Mr. Han continued: “It is important to separate the US government from the US people. The US is a unique superpower but it is not a moral superpower.”
The US doesn’t act of altruism. It is unabashedly driven by the “national interest.” Mr. Chomsky explained that Adam “Smith's concern was ‘the wealth of nations,’ but he understood that the ‘national interest’ is largely a delusion within the ‘nation’ there are sharply conflicting interests, and to understand policy and its effects we have to ask where power lies and how it is exercised, what later came to be called class analysis.” (3)
Mr. Han invoked the hapless figure of Ah Q from classical Chinese literature. Ah Q was a selfish peasant who projected his own lunacy and foolhardiness onto the other villagers. (4) The US views itself as a beacon on the hill, a paragon for other nations to emulate. Nations that deviate too far from the American paradigm open themselves to attack. Mr. Han asks: “In this day and age where the world is developing and people are better educated, what kind of civilization would resort to the evil of war to attain its national interest?”

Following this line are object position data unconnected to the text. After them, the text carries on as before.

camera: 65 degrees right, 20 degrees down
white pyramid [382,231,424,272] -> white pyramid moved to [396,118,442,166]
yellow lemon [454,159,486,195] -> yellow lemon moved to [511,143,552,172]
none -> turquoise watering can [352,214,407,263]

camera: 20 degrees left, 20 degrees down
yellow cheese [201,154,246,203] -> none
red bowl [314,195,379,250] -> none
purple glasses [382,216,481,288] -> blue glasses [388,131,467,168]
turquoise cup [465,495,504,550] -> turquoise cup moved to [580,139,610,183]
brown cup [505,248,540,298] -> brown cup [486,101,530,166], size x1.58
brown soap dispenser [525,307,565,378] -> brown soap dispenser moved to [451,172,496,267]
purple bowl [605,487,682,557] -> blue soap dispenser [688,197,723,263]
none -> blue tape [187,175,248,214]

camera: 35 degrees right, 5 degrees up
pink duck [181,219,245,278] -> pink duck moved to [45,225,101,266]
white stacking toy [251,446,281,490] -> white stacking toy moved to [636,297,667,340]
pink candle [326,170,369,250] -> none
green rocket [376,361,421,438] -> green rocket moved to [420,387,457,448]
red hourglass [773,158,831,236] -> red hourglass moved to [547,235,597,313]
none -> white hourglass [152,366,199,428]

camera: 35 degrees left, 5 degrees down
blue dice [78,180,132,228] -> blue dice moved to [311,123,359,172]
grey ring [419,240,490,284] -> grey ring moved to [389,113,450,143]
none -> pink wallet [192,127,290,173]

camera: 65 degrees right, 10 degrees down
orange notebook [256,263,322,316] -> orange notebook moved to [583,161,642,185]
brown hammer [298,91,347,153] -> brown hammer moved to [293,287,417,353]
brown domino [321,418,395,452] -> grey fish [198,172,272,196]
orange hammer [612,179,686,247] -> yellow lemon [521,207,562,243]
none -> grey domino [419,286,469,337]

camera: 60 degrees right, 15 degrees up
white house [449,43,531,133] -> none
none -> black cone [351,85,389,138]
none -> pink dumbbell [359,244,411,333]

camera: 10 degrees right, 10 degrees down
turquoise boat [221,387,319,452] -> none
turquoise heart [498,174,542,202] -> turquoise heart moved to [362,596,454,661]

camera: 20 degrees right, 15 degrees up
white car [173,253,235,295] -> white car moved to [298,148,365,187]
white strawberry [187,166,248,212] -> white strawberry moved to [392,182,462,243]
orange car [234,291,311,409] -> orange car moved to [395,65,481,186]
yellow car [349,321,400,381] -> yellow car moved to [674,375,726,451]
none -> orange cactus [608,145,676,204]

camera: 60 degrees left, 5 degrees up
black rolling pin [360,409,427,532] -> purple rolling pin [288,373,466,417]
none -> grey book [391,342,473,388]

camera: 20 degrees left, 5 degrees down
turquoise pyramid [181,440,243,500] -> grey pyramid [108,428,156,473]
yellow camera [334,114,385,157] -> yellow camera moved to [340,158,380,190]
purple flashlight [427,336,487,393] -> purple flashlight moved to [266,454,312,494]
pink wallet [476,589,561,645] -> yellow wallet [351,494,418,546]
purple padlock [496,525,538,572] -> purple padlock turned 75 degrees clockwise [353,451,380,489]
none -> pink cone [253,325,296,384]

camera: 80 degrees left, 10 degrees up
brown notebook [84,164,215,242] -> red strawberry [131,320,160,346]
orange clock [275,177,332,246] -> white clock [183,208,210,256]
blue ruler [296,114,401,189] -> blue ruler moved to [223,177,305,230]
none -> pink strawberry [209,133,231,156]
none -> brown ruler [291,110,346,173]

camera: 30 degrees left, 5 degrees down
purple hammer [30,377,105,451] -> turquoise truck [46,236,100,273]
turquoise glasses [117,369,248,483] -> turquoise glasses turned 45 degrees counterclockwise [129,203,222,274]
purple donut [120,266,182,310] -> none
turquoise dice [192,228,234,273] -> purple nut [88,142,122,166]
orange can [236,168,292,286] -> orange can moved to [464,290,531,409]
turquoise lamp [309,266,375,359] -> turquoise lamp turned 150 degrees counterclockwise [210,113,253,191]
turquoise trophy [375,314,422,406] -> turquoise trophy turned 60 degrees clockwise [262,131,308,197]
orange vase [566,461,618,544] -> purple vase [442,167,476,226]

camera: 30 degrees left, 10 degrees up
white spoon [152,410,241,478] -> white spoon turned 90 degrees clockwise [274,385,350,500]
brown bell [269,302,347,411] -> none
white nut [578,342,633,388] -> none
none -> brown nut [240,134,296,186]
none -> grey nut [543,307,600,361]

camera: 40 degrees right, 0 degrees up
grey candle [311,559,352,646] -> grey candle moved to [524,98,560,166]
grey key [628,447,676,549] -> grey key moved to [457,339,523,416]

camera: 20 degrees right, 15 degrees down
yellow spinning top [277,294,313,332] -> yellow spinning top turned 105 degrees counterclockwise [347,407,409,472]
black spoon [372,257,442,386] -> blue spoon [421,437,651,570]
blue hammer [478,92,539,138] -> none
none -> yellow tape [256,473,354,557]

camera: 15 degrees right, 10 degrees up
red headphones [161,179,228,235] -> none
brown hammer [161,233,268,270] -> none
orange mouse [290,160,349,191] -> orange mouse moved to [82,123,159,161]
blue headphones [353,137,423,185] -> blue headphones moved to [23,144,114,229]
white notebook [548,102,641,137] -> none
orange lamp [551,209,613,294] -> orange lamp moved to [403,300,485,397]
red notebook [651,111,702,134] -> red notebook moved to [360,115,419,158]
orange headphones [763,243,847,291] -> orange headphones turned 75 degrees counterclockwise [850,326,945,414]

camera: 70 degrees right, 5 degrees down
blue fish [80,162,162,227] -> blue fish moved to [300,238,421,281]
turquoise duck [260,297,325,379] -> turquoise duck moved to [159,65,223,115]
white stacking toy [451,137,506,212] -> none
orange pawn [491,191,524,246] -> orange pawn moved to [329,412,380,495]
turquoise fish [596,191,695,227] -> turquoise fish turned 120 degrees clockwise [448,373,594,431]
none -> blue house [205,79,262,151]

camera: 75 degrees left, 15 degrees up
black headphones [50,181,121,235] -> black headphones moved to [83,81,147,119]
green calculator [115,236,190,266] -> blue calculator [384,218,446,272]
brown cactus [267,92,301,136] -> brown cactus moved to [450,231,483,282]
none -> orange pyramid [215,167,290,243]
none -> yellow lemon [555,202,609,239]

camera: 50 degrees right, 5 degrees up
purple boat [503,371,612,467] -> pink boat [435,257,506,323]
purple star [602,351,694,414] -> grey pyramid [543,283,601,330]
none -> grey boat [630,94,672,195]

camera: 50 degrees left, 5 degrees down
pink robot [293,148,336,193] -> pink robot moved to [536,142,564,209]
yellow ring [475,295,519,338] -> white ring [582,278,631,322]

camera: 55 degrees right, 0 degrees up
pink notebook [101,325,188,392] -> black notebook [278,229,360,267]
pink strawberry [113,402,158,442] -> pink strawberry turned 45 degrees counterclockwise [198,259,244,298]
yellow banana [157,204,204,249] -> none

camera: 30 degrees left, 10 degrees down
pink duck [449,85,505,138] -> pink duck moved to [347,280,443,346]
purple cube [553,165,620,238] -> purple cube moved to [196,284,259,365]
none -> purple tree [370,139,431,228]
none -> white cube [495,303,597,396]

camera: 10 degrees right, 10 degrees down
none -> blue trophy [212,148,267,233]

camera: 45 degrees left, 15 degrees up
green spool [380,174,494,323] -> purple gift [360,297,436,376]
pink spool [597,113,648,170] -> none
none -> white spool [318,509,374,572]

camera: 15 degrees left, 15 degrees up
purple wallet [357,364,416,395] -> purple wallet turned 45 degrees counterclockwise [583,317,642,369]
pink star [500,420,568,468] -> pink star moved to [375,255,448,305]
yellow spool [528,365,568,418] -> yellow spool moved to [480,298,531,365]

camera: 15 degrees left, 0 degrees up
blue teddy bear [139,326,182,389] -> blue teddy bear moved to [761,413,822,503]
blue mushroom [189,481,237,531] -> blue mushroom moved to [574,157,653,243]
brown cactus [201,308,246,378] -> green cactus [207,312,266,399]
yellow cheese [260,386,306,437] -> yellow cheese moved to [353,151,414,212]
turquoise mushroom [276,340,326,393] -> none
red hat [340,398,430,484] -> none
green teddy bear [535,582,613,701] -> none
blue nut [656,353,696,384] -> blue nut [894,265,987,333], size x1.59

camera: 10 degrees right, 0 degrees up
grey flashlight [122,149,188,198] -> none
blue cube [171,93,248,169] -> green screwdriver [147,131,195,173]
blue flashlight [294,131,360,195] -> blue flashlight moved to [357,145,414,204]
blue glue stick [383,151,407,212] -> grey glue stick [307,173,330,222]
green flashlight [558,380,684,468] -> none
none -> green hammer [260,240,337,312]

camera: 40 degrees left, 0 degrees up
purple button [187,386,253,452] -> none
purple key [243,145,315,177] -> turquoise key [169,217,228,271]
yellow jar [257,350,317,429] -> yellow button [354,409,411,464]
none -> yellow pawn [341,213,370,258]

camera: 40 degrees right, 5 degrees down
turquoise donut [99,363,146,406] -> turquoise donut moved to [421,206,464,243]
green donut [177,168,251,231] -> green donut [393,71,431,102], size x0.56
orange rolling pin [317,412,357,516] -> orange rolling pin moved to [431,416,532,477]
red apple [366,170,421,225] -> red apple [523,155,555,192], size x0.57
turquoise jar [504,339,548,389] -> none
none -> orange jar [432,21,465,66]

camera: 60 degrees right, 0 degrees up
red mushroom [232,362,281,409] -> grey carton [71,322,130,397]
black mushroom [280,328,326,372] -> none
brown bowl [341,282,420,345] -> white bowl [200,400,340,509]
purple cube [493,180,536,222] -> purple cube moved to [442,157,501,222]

Kim Petersen is an English teacher living in China. He can be contacted at: email@example.com
(1) Noam Chomsky, “Chomsky replies about Avoiding American Crimes: A post from the ZNet Forum System,” ZNet, 12 September 2002: http://www.zmag.org/content/showarticle.cfm?SectionID=11&ItemID=2326
(2) Noam Chomsky interviewed by Jacklyn Martin, “Is Chomsky 'anti-American'? It Matters” The Herald (Arkansas State U.), 5 December 2002: http://world.roshangari.com/Is_Chomsky.htm
(3) Noam Chomsky, Profit Over People: Neoliberalism and Global Order, (Seven Stories, 1999).
(4) Lu Xun, The True Story of Ah Q, (Foreign Languages Press, 2000).